REPUBLIKA.CO.ID,JAKARTA--Kualitas guru di Tanah Air menurun pascaperubahan status Institut Keguruan dan Ilmu Pendidikan (IKIP) menjadi universitas yang seharusnya dipertahankan untuk menyiapkan calon guru dalam kompetensi pedagogik yang jelas dan pas.
"Termasuk juga peniadaan Sekolah Guru Atas (SGA) dan Sekolah Pendidikan Guru (SPG) yang pernah ada pada masa kolonial hingga tahun 60-an," kata pengamat politik dan kebudayaan Yudi Latif saat menjadi panelis dalam acara "Konvensi Pendidikan" yang diselenggarakan Persatuan Guru RI di Bentara Budaya Jakarta, Rabu.
Ketika IKIP menjadi universitas maka lembaga tersebut kemudian cenderung mengikuti tren pendidikan tinggi pada umumnya dan tidak fokus lagi pada tugas membekali dan menyiapkan mahasiswa dengan kompetensi-kompetensi yang dibutuhkan sebagai seorang guru.
Demikian juga keberadaan SGA dan SPG pada masa lalu mampu memberikan kontribusi besar pada pembentuk karakter dan pribadi calon guru, kataa Yudi Latif yang juga Direktur Eksekutif Reform Institute.
Ia mengemukakan pendidikan kolonial memang diskriminatif tetapi menghasilkan lembaga pendidikan yang bermutu, salah satunya pendidikan guru zaman penjajahan Belanda luar biasa hebatnya dan jejak-jejak keberhasilan berlangsung sampai tahun 1960-an.
"Sampai-sampai negara tetangga, seperti Malaysia banyak berutang budi karena banyak belajar dari pengalaman guru-guru kita yang diundang ke negeri mereka," ujarnya.
Yudi mengatakan masa sekarang memang sudah ada upaya dari pemerintah untuk meningkatkan kualitas guru salah satunya melalui upaya sertifikasi dan beasiswa pendidikan sarjana strata 1 bagi guru-guru SD yang beluam meraih jenjang itu.
Namun demikian, Yudi menilai upaya peningkatan itu berhenti hanya sampai pada formalitas saja dan tidak diimbangi dengan peningkatan kualitas dan kapasitas pendidik.

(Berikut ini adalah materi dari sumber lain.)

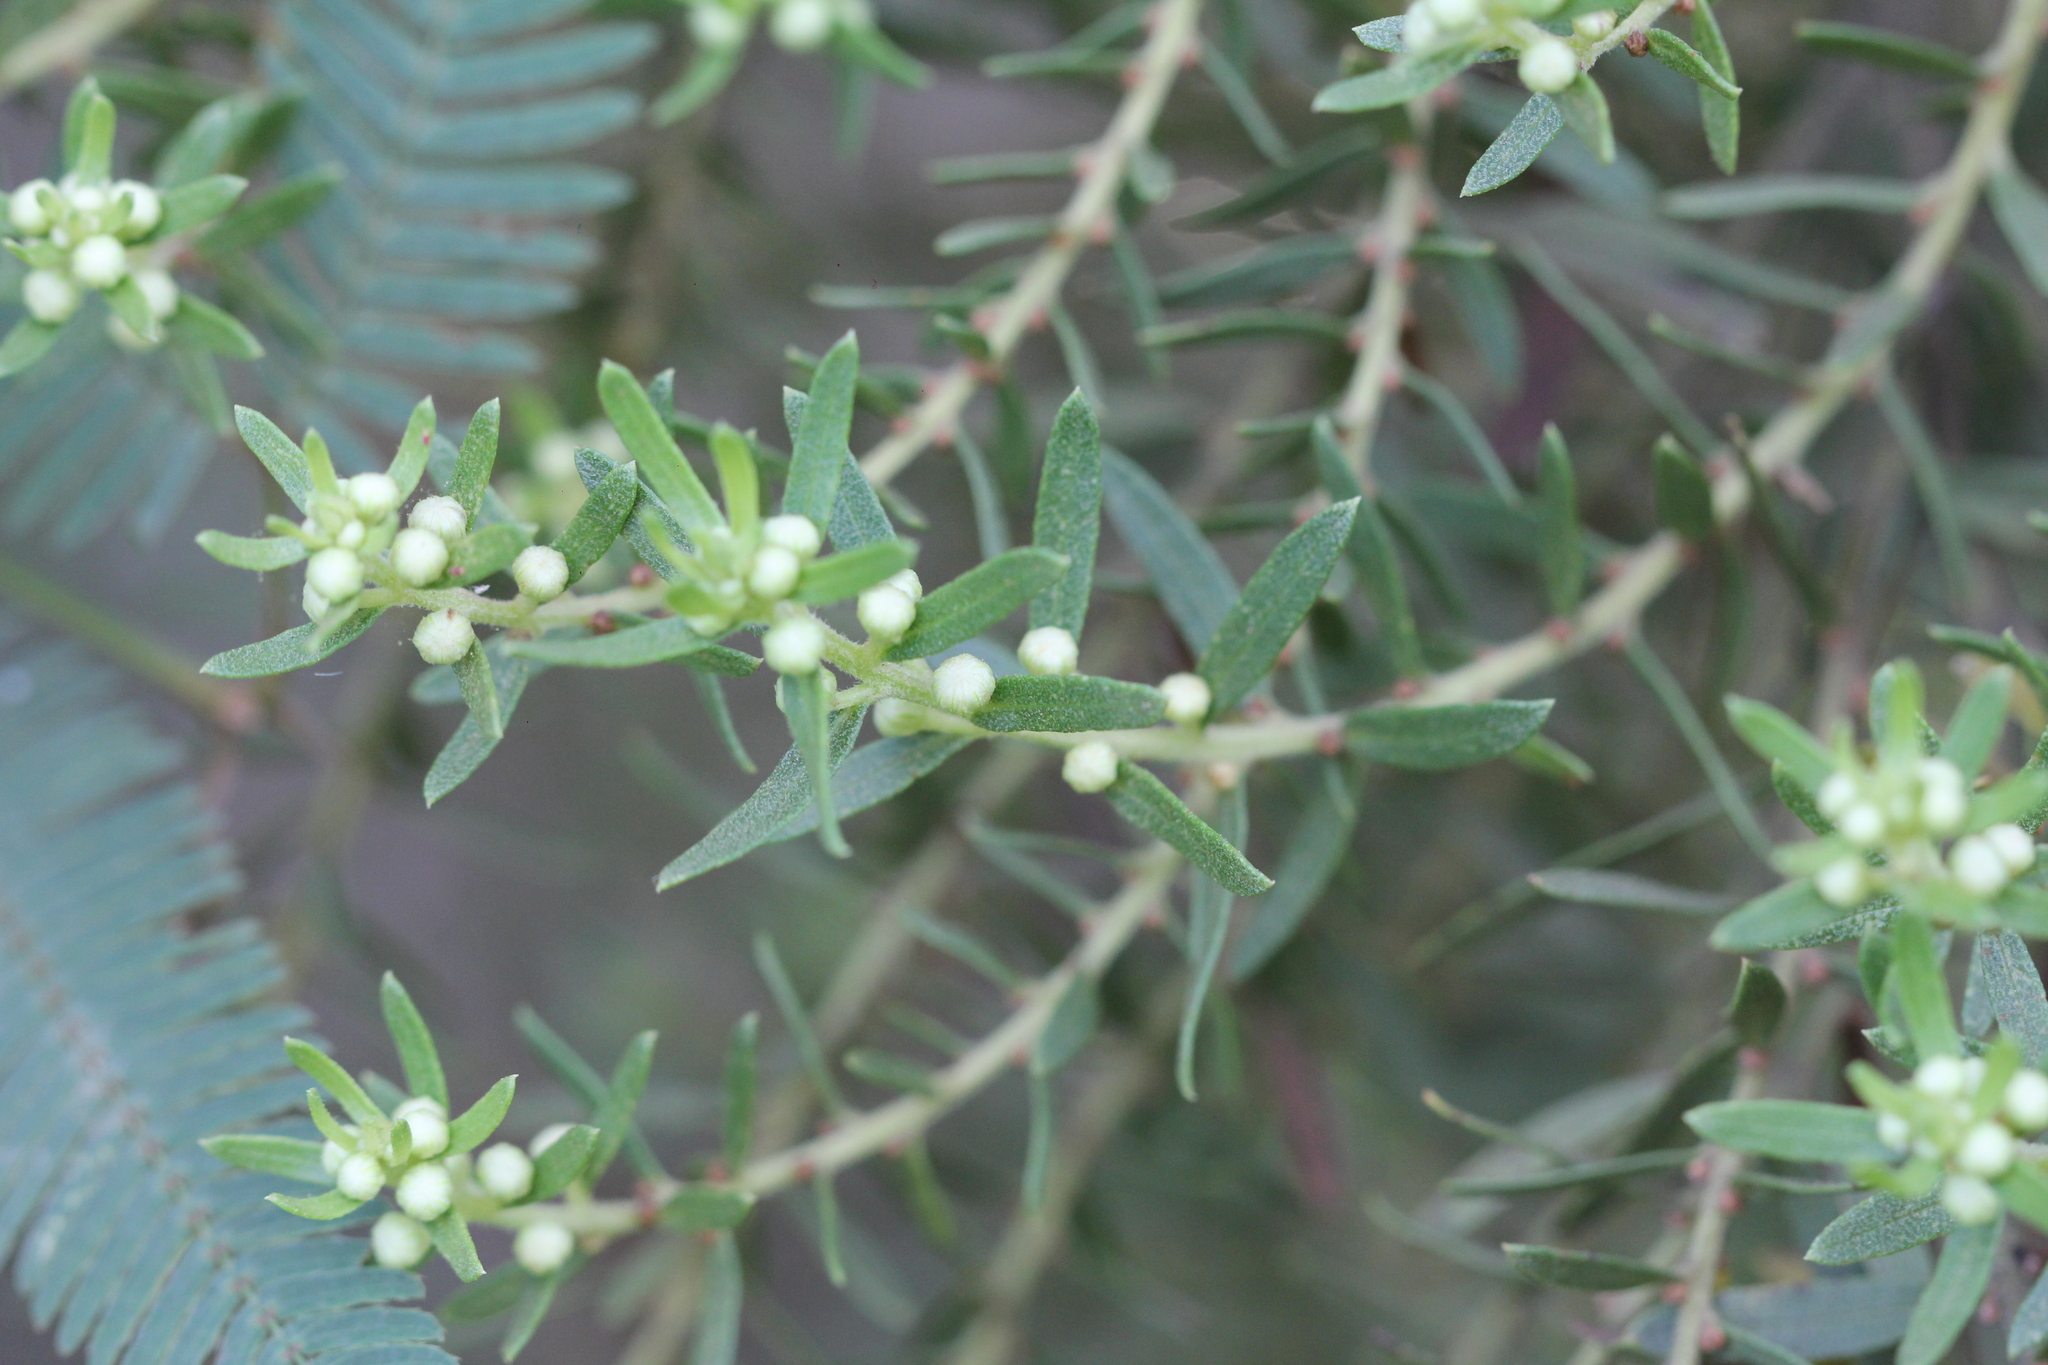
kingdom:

Sebagai contoh, seiring dengan adanya kewajiban sertifikasi guru, maka banyak guru di daerah dan di desa yang mengejar untuk meraih pendidikan sarjana strata satu namun hanya sekadar mendapat ijazah sarjana tetapi tidak tahu kualitas dari perguruan tinggi tersebut.
"Banyak universitas dan perguruan tinggi gadungan masuk ke desa-desa hanya sekadar mencari untung dengan menawarkan ijazah tetapi tidak memperkuat kualitas dan kapasitas guru. Sekarang ini, seolah-seolah dengan mendapat gelar sarjana kemudian berarti guru itu sudah dianggap layak mengajar," ujarnya.
Sementara itu, Ketua Badan Pengembangan Sumber Daya Manusia Pendidikan dan Penjaminan Mutu Pendidikan Kementerian Pendidikan dan Kebudayaan Syawal Gultom menyatakan meski SGA dan SPG tidak bisa dihidupkan kembali tetapi paling tidak harus ada proses penyiapan tenaga-tenaga guru melalui penguatan profesi guru secara sungguh-sungguh.
"Standar guru perlu ditegakkan dan harus ada instrumen sebagai pijakan untuk mengukur kualitas guru apakah telah memiliki kompetensi sesuai dengan profesinya," kata dia.
Secara umum, kualitas guru dan kompetensi guru di Indonesia masih belum sesuai dengan yang diharapkan. Dari sisi kualifikasi pendidikan, hingga saat ini dari 2,92 juta guru, baru sekitar 51 persen yang berpendidikan S-1 atau lebih, sedangkan sisanya belum berpendidikan S-1.
"Selain jenjang pendidikan yang belum memadai, kompetensi guru juga masih bermasalah sehingga menjadi kepedulian bersama tidak hanya pemerintah tetapi organisasi guru untuk melakukan peningkatan kualitas guru," tambahnya.